De voorzieningenrechter is van oordeel dat het bestreden besluit ook op dit punt leidt aan een motiveringsgebrek, nu verweerder, behalve door te stellen dat verzoekster zich tot één van de vrouwenorganisaties in Mongolië had kunnen wenden, zonder daarbij te vermelden of deze organisaties mogelijkheden tot bescherming hebben en zo ja welke, hierop niet heeft gereageerd.
13.
De voorzieningenrechter ziet, met het oog op een spoedige finale geschillenbeslechting, aanleiding om gebruik te maken van de bevoegdheid op grond van artikel 8:51a, eerste lid, van de Awb (de bestuurlijke lus) om verweerder in de gelegenheid te stellen het hiervoor geconstateerde gebrek in het bestreden besluit te herstellen. Dat niet alleen de rechtbank maar ook de voorzieningenrechter die bevoegdheid toekomt, blijkt uit de uitspraak van de ABRvS van 31 augustus 2010 (ECLI:NL:RVS:2010:BN6135).
14.
Op grond van artikel 8:80, eerste lid, van de Awb doet de voorzieningenrechter thans een tussenuitspraak.
15.
Verweerder wordt in de gelegenheid gesteld om bovengenoemd gebrek in het besluit van 7 maart 2014 te herstellen.
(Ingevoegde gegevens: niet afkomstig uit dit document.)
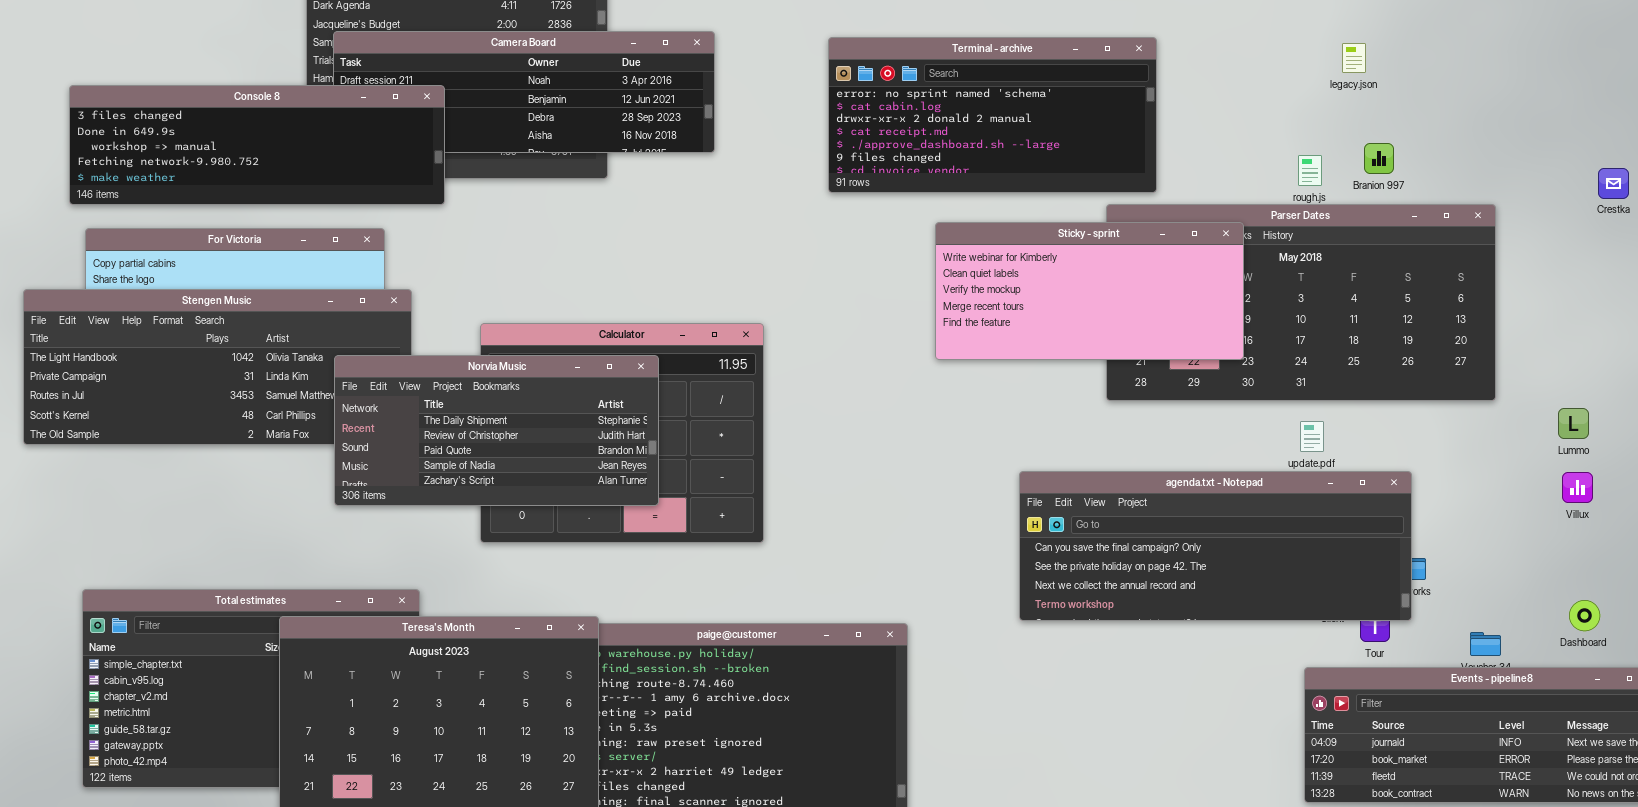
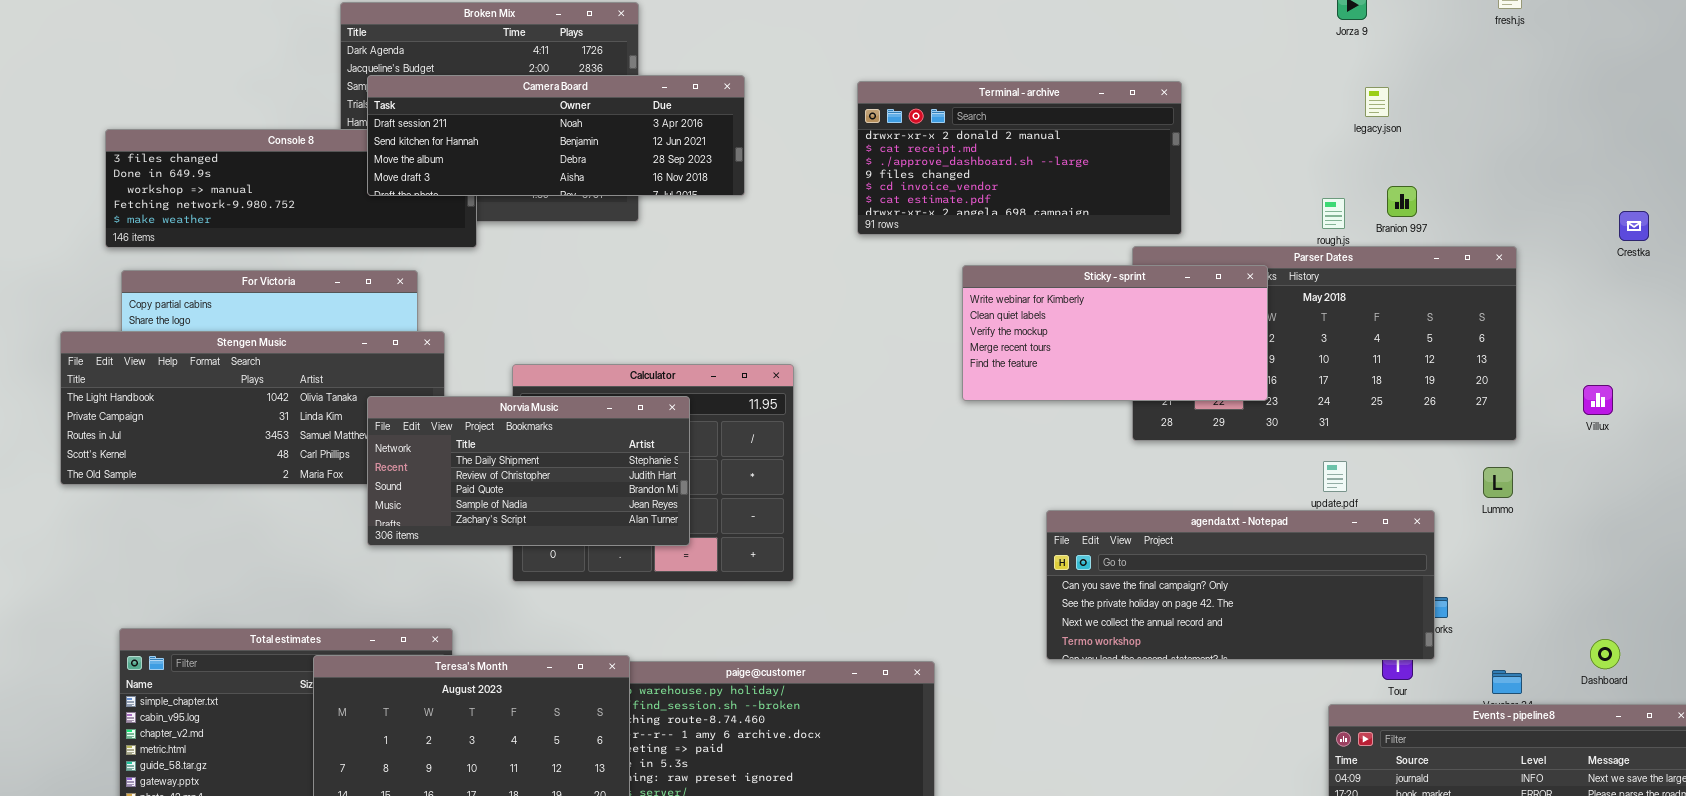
Camera Board: [333,31,715,153] -> [367,75,745,196], raised
Terminal - archive: [828,37,1157,193] -> [857,81,1182,235], scrolled down 2 rows
Lummo: [1558,408,1589,439] -> [1483,467,1513,498], moved
Villux: [1562,472,1593,503] -> [1583,385,1613,415], moved

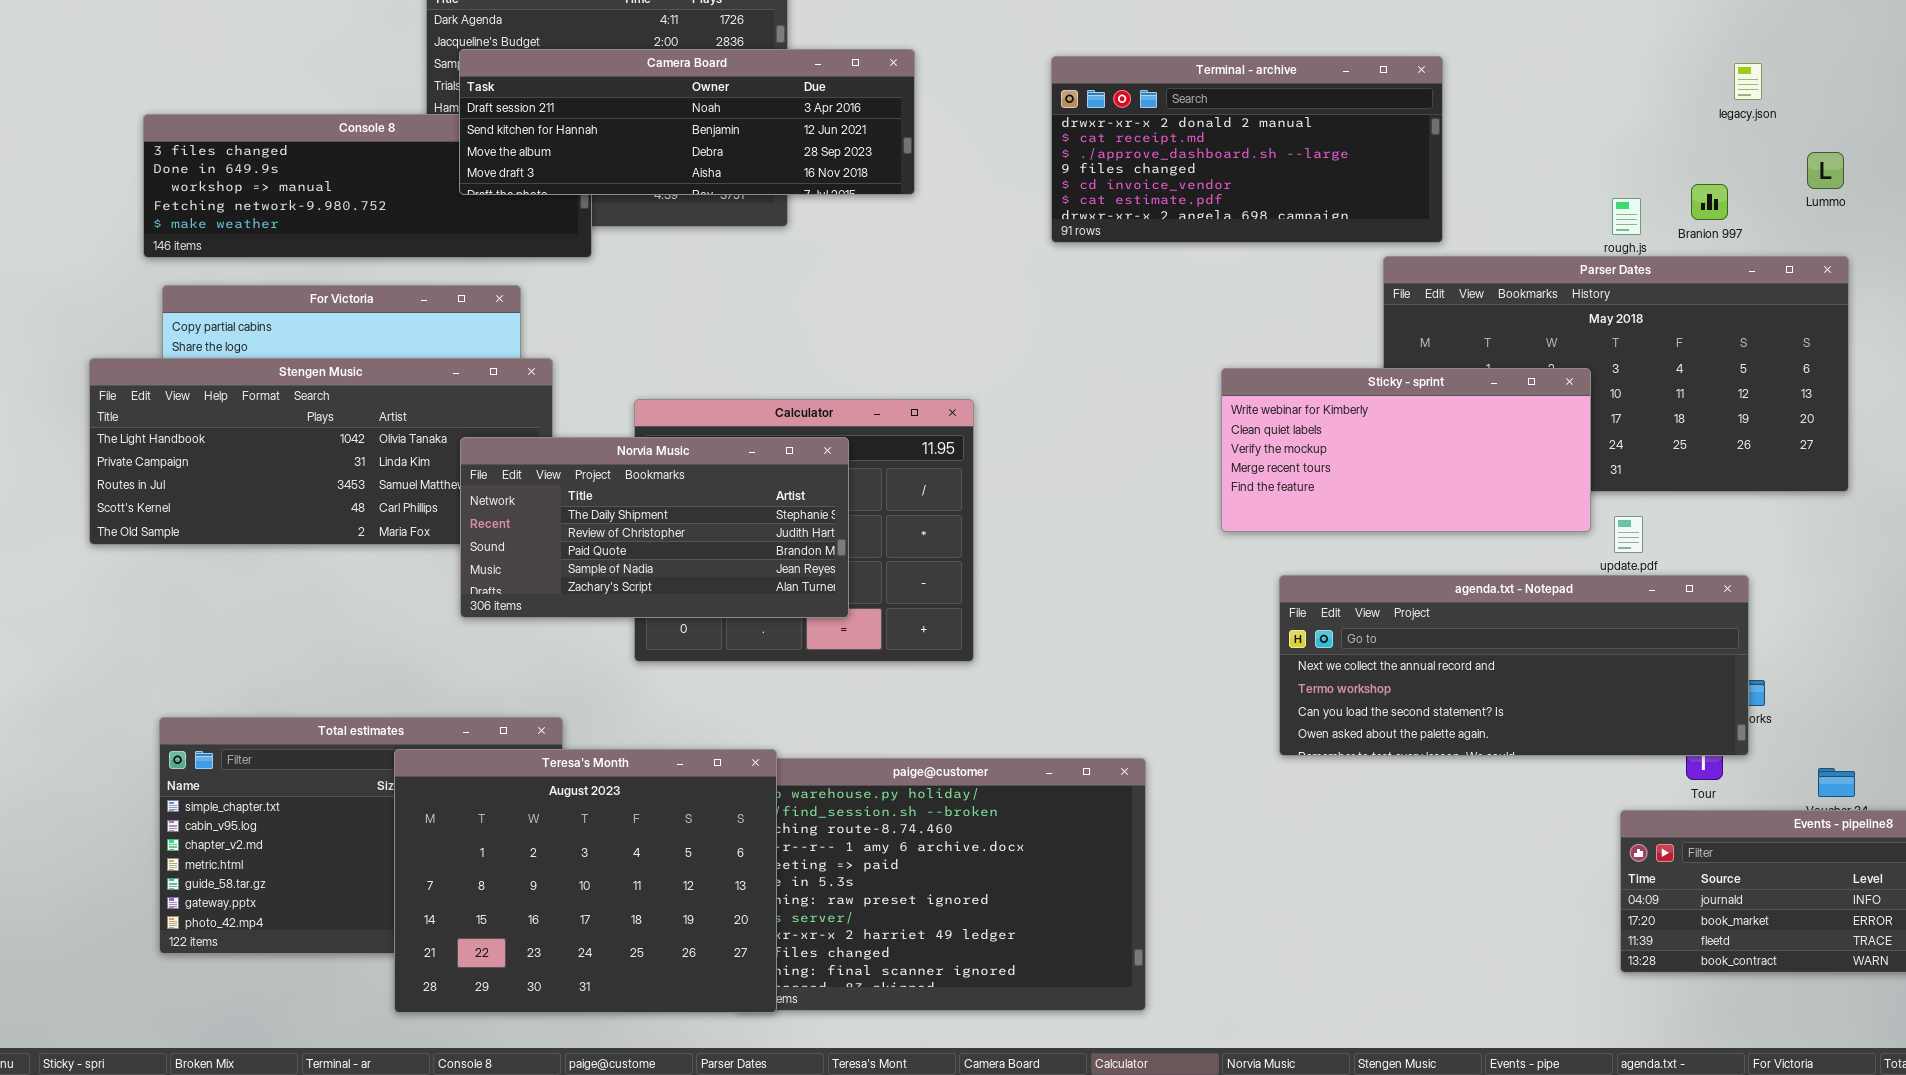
legacy.json: [1365,87,1389,117] -> [1734,63,1762,100], moved
Sticky - sprint: [962,265,1268,401] -> [1221,368,1591,532], moved
Lummo: [1483,467,1513,498] -> [1807,152,1844,189], moved
agenda.txt - Notepad: [1046,510,1435,660] -> [1279,575,1749,756], scrolled down 2 rows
Dit herstellen kan hetzij bij aanvullende motivering, hetzij, voor zover nodig, bij nieuw besluit op de aanvraag van verzoekster na of met intrekking van het thans bestreden besluit.
16.
Verweerder moet op grond van artikel 8:51b, eerste lid, van de Awb èn om nodeloze vertraging te voorkomen zo spoedig mogelijk, maar uiterlijk binnen twee weken, meedelen aan de voorzieningenrechter of hij gebruik maakt van de gelegenheid het gebrek te herstellen. De termijn waarbinnen verweerder het gebrek kan herstellen bepaalt de voorzieningenrechter op vier weken na verzending van deze tussenuitspraak. Als verweerder gebruik maakt van die gelegenheid, zal de voorzieningenrechter verzoekster in de gelegenheid stellen binnen vier weken te reageren op de herstelpoging van verweerder. In beginsel, ook in de situatie dat verweerder de hersteltermijn ongebruikt laat verstrijken, zal de voorzieningenrechter zonder tweede zitting uitspraak doen.
17.
Gelet op het voormelde ziet de voorzieningenrechter aanleiding om toepassing te geven aan artikel 8:80b, derde lid van de Awb, met dien verstande dat de voorzieningenrechter zal bepalen dat verzoekster niet zal worden uitgezet en dat de opvang zal worden gecontinueerd totdat er een einduitspraak is gedaan op het onderliggende verzoek om een voorlopige voorziening. De voorzieningenrechter houdt iedere verdere beslissing aan.

Beslissing

De voorzieningenrechter:
- stelt verweerder in de gelegenheid om binnen vier weken na verzending van deze uitspraak het geconstateerde gebrek te herstellen, met inachtneming van hetgeen de voorzieningenrechter in deze uitspraak heeft overwogen;
- bepaalt dat verzoekster niet zal worden uitgezet totdat een einduitspraak is gedaan op het verzoek om een voorlopige voorziening en dat de opvang zal worden gecontinueerd;
- houdt iedere verdere beslissing aan.
Deze uitspraak is gedaan door mr. M. ter Brugge, voorzieningenrechter, in aanwezigheid van mr. M.A. Beijl, griffier. De beslissing is in het openbaar uitgesproken op 9 april 2014.
griffier rechter
Afschrift verzonden aan partijen op:

Rechtsmiddel

Tegen deze tussenuitspraak staat nog geen hoger beroep open. Tegen deze tussenuitspraak kan hoger beroep worden ingesteld tegelijkertijd met hoger bereop tegen de (eventuele) einduitspraak in deze zaak.